Administration insiders say the famously irascible Mr Emanuel treats cabinet principals like minions. “I am not sure the president realises how much he is humiliating some of the big figures he spent so much trouble recruiting into his cabinet,” says the head of a presidential advisory board who visits the Oval Office frequently. “If you want people to trust you, you must first place trust in them.”
CHINA POLICY
The White House complained bitterly about what it saw as unfairly negative media coverage of a trip dubbed Mr Obama’s “G2” visit to China. But, as journalists were keenly aware, none of Mr Obama’s inner circle had any background in China. “We were about 40 vans down in the motorcade and got barely any time with the president,” says a senior official with extensive knowledge of the region. “It was like the Obama campaign was visiting China.”
Recent examples:
Has Hillary become a ceremonial figurehead at State, doing the compulsory visits with Foreign Ministers of lesser Nations? China policy is erratic after Obama’s visit, arms sales to Taiwan, trade disputes and the planned meeting with the Dalai Lama. China is already world’s second largest economic power. Will China continue support for sanctions on Iran? No coordination creating problems and a grave concern going forward.
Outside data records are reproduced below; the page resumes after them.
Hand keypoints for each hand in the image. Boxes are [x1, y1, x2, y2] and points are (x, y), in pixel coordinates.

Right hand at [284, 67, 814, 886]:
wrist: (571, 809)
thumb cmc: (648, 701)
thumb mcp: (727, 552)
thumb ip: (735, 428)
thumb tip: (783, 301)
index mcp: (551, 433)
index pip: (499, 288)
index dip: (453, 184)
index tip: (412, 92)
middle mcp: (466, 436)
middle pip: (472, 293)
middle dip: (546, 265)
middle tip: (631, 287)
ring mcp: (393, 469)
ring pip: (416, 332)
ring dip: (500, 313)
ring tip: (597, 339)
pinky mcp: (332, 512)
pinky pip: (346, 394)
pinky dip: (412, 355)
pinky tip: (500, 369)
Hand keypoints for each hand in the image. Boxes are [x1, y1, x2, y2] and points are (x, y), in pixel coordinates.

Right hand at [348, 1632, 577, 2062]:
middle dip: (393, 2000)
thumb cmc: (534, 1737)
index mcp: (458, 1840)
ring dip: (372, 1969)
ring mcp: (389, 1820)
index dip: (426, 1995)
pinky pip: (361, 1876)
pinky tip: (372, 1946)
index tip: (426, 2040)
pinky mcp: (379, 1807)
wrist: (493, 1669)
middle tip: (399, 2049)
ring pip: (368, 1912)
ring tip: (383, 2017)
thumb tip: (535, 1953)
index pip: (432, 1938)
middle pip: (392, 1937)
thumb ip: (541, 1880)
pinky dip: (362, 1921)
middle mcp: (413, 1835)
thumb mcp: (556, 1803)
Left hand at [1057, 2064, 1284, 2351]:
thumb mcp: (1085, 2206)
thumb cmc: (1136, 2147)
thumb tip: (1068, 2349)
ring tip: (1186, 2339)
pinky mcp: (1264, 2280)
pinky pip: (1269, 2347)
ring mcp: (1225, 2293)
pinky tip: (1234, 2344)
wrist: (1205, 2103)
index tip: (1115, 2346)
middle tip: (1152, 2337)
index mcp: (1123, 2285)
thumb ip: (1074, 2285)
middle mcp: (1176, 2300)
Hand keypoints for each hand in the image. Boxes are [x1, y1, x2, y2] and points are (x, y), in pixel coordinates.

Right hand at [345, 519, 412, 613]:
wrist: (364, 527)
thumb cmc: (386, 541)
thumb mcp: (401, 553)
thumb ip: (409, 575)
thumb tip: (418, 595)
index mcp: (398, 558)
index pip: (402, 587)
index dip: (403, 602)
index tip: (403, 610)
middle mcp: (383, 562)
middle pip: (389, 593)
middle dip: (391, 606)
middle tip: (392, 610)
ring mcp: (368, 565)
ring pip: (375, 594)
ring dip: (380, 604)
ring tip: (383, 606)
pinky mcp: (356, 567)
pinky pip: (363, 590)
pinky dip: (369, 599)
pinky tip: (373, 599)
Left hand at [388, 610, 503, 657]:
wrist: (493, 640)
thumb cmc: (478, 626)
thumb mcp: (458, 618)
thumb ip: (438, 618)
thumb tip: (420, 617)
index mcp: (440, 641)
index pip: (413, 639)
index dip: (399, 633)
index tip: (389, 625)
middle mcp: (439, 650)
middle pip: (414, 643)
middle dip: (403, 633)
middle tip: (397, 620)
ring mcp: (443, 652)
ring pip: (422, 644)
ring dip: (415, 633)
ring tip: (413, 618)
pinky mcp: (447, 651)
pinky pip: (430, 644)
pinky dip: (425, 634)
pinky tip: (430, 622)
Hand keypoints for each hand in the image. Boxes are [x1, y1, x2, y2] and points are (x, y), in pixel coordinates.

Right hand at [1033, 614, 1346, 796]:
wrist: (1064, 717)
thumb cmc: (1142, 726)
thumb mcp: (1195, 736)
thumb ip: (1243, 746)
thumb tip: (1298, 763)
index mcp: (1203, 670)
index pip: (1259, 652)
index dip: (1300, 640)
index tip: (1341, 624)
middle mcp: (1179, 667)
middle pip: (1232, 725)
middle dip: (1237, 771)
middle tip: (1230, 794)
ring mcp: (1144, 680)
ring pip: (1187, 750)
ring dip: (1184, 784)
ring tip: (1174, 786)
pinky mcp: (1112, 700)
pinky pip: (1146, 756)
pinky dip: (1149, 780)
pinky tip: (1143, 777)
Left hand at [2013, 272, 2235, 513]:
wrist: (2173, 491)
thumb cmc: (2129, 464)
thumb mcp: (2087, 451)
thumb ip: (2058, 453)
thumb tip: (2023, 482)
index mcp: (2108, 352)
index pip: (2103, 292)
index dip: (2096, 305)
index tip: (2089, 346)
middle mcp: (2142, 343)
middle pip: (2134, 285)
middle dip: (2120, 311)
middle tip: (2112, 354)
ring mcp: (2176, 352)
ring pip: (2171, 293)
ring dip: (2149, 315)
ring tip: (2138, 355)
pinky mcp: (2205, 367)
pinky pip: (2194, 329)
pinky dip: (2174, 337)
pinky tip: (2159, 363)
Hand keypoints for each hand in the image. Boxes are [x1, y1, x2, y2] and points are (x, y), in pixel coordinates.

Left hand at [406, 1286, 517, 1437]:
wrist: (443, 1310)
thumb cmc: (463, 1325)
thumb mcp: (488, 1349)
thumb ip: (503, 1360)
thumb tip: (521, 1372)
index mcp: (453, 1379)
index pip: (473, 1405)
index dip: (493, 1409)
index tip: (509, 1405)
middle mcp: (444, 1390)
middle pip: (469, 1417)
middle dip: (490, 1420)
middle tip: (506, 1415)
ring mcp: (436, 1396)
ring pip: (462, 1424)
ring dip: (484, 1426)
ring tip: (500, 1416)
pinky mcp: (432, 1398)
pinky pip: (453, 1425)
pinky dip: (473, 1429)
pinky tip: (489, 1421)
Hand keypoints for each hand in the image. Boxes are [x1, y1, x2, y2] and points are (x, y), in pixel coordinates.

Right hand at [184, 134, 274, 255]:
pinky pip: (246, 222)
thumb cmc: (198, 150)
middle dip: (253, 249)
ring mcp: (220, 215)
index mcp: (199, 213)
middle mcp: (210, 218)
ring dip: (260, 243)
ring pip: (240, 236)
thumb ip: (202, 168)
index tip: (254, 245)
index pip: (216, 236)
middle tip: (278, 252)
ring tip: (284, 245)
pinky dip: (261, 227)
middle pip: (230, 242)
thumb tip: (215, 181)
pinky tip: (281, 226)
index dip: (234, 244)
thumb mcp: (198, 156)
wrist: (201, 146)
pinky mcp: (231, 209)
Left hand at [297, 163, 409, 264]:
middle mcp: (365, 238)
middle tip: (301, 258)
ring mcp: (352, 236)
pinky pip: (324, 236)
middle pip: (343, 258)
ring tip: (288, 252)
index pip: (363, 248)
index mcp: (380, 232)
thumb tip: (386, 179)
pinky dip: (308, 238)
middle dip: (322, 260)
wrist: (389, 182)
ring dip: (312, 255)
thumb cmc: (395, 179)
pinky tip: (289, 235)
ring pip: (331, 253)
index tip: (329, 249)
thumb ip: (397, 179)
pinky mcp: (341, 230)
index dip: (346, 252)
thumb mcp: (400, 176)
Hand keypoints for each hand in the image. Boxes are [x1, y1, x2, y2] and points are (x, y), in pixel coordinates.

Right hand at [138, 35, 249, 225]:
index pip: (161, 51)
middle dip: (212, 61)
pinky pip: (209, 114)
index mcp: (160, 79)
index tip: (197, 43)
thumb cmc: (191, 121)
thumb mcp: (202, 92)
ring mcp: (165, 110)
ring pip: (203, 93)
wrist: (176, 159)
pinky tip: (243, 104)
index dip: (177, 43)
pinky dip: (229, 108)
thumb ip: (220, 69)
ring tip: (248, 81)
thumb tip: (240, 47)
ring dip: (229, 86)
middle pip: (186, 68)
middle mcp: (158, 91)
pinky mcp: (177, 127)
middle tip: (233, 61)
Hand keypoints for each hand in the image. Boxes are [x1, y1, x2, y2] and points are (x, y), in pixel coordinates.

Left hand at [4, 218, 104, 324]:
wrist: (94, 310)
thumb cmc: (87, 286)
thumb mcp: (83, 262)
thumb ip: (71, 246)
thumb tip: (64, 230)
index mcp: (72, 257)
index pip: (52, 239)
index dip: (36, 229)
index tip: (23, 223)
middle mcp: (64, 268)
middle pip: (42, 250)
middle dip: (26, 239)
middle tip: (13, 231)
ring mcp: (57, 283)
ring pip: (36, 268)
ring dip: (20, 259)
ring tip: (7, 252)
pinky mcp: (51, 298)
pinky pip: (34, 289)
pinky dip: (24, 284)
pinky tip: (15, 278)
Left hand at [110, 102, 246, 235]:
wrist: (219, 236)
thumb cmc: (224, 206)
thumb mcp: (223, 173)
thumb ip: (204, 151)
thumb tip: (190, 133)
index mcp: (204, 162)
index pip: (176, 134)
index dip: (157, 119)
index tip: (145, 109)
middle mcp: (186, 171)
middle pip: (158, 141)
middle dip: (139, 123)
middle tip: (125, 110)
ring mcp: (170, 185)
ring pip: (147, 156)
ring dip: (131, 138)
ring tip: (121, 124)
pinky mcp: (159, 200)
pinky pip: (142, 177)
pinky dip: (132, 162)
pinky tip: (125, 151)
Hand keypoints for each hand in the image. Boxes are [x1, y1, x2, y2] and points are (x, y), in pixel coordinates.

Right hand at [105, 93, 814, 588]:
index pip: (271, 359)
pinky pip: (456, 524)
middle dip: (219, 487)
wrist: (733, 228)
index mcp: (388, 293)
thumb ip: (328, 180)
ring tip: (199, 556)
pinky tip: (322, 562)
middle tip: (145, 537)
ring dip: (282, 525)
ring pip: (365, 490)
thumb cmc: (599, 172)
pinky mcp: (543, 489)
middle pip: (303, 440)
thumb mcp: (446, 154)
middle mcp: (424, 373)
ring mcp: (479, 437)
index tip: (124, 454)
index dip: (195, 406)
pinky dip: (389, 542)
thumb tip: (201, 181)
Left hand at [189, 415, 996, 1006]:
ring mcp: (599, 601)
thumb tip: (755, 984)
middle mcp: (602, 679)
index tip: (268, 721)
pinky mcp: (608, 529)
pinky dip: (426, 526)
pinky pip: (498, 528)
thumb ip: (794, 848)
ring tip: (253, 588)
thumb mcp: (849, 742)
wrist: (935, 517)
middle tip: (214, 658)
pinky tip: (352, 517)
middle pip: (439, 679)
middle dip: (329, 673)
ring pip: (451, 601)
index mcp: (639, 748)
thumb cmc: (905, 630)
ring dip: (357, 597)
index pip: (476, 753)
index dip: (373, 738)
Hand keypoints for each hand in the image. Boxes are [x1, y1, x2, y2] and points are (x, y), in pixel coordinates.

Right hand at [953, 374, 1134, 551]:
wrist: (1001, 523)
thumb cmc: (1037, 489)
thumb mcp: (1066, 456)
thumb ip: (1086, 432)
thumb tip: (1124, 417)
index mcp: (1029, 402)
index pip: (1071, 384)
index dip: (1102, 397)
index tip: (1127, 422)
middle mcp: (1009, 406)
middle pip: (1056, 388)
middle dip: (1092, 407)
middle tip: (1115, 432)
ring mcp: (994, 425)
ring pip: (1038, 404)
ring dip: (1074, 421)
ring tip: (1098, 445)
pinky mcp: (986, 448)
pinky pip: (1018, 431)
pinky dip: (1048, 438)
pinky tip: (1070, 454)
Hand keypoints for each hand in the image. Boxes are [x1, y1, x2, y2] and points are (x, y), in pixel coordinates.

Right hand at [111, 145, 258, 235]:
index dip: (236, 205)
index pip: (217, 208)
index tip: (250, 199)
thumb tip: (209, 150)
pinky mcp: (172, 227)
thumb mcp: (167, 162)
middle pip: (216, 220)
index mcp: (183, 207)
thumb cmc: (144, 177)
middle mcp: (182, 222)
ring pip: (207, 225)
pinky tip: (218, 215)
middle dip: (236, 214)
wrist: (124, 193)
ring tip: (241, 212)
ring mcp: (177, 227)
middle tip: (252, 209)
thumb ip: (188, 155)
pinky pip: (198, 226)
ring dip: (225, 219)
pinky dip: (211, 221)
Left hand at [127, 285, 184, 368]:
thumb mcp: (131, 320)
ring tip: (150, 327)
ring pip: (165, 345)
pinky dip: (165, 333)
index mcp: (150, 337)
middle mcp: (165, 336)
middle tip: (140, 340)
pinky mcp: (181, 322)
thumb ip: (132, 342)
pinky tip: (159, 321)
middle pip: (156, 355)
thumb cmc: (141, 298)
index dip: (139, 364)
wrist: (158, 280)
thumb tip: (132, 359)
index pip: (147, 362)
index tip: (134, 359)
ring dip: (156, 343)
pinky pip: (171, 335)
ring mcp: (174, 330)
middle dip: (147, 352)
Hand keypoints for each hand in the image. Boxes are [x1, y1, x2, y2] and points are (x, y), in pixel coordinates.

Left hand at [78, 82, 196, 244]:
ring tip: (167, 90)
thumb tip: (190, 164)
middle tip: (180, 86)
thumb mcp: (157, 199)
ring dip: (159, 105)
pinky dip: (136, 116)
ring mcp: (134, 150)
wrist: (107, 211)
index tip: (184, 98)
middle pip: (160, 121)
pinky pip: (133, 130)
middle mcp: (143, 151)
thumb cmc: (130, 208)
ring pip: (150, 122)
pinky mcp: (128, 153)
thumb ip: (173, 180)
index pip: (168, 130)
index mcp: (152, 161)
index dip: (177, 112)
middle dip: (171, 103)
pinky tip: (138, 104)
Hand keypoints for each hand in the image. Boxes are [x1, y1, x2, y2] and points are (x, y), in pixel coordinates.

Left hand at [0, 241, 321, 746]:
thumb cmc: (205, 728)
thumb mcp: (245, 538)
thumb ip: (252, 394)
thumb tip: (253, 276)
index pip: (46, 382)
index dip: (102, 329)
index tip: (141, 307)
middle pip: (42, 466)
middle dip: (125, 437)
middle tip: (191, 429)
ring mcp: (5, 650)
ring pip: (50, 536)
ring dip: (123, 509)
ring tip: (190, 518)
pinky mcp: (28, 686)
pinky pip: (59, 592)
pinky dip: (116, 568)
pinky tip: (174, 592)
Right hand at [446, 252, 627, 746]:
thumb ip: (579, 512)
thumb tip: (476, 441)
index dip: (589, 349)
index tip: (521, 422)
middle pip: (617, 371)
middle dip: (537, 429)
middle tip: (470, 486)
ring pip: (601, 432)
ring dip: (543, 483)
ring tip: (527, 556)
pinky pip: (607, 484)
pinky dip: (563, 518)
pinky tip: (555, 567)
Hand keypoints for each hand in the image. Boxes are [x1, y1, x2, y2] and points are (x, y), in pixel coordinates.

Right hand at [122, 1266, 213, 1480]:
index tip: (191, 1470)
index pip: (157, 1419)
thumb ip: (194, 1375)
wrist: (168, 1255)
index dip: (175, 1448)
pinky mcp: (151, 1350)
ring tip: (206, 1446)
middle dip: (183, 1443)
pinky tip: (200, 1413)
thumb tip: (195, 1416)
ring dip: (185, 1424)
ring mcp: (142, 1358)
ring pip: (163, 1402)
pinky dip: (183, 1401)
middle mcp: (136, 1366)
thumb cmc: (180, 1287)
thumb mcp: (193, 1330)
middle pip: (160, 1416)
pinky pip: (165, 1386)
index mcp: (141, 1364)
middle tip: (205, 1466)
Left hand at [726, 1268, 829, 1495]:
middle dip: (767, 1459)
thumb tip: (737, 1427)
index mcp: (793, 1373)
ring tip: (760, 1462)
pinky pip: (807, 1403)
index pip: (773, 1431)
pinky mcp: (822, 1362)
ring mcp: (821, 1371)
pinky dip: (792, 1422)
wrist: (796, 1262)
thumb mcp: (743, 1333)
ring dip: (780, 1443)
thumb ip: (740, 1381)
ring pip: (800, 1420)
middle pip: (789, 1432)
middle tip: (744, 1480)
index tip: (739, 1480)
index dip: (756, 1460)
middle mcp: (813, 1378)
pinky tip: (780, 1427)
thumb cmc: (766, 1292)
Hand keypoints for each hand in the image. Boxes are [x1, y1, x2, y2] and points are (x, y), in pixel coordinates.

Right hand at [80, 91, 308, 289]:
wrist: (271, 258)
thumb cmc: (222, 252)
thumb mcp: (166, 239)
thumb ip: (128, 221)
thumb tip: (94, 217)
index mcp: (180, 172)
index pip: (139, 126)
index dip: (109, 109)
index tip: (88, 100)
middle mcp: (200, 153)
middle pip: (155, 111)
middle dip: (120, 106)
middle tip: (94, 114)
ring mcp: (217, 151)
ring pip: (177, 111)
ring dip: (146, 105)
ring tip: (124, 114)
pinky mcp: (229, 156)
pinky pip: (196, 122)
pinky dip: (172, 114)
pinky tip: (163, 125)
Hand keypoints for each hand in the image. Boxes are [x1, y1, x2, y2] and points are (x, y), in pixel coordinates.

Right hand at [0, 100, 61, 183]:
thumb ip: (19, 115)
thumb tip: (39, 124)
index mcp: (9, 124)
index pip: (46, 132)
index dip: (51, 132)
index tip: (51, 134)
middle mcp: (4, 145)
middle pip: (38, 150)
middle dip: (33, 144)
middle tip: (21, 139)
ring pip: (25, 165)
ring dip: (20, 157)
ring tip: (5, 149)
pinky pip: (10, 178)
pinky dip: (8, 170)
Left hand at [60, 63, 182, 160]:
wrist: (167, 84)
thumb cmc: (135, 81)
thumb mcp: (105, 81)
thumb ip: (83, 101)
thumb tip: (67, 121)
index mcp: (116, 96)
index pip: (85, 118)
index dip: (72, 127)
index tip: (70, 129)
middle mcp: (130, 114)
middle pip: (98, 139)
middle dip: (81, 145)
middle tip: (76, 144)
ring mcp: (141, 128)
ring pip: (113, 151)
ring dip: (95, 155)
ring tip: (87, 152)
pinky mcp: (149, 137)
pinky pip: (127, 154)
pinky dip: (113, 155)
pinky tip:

"But I will not let myself be reduced to silence."
I read both the Clemons and Luce articles and agree with both to some extent. I am really glad that they’re bringing David Plouffe back into the organization. During the campaign, he ran that giant Chicago operation, made good use of all the talents everyone brought to the table and strongly enforced his “No Leaks” and “No Assholes” rules. He also accurately predicted the delegates they’d win in each state from the start.
I don’t know who should be Chief of Staff but Rahm really should go somewhere away from the White House. He’s a control freak in an organization that must delegate alot more than these guys have been willing to do.
In the related thread at Cole’s place was something to the effect of “cue the morning cable show appearance 3..2..1..”.
That B list is embarrassing. ‘Nuff said.
emanuel rahm: mr. congeniality. how’s that worked so far, eh?
All I gotta say is Rahm must be doing something right to have all these folks pissed at him. Keep kicking butt and taking names Rahm!!!!!!!!